Where is Theravada Buddhism practised?

According to Britannica, it is the 'major form of Buddhism prevalent in Sri Lanka (Ceylon), Myanmar (Burma), Thailand, Cambodia, and Laos.' For this reason it is sometimes called 'Southern Buddhism.' In recent decades it has also spread widely to the West, largely through the insight (vipassana) meditation movement and the forest traditions.

What is the goal in Theravada Buddhism?

The ideal is the arahant. As Britannica puts it, 'The ideal of Theravada Buddhism is the arhat (Pali: arahant), or perfected saint, who attains enlightenment as a result of his own efforts.' An arahant has fully walked the path, uprooted greed, hatred, and delusion, realised nibbana, and so is freed from the round of rebirth. The emphasis falls on individual liberation through one's own diligent practice.

What is the difference between Theravada and Mahayana?

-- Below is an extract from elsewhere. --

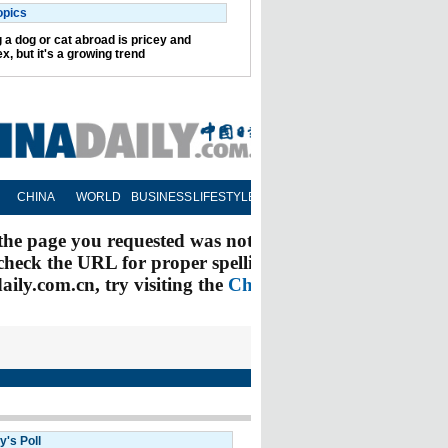
opics
 a dog or cat abroad is pricey and
x, but it's a growing trend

Theravada is the older and more conservative of the two great branches: it follows the Pali Canon and holds up the arahant, who wins liberation through personal effort. Mahayana, which arose later, is a broader family of traditions that adds many further scriptures and holds up the bodhisattva, who vows to attain awakening for the sake of all beings. Both share the same Buddha, Four Noble Truths, and Eightfold Path; they differ in scripture, emphasis, and ideal — not in their foundation.